Work to do: Rewrite all of the data below, replacing every "pose" with "camera" and changing nothing else, and omit the pictures from your answer.

Input records:

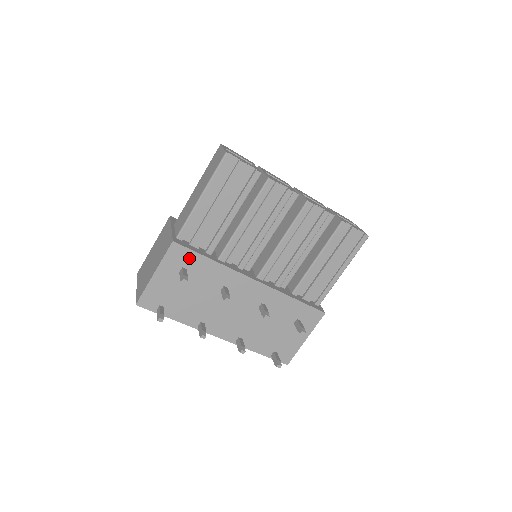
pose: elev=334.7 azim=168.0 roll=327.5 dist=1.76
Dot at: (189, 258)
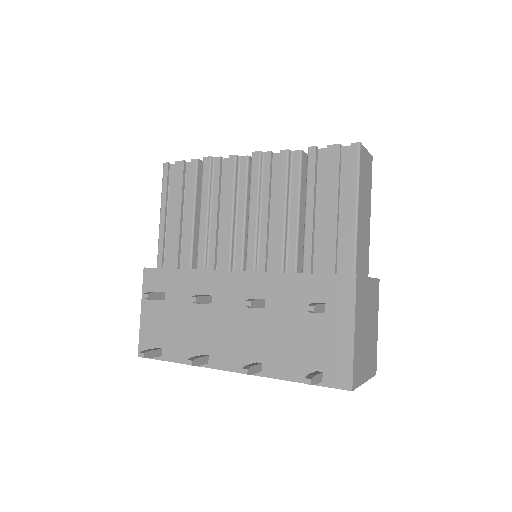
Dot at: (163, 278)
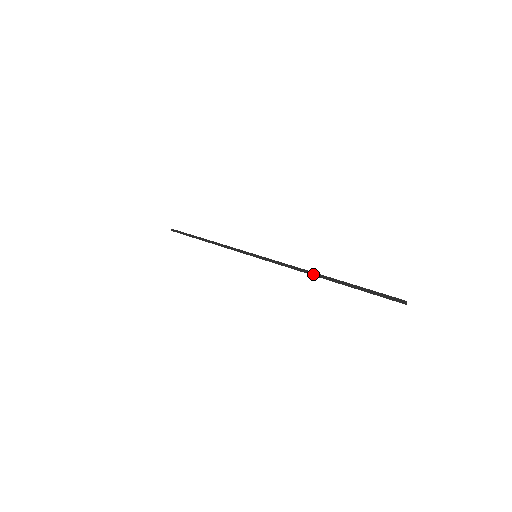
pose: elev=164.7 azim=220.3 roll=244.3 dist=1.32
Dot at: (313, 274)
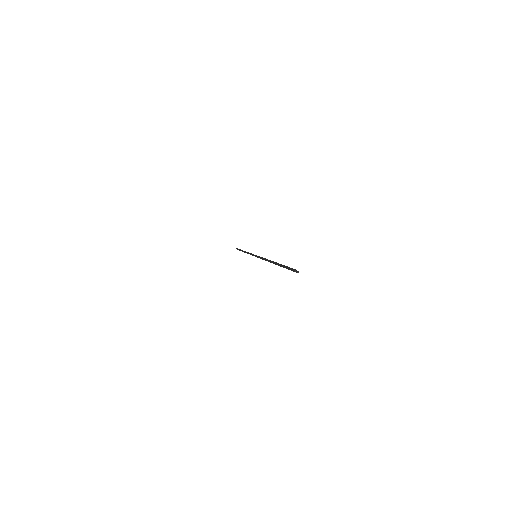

The reply:
camera: elev=334.7 azim=168.0 roll=327.5 dist=1.76
Dot at: (189, 258)
Dot at: (163, 278)
camera: elev=164.7 azim=220.3 roll=244.3 dist=1.32
Dot at: (313, 274)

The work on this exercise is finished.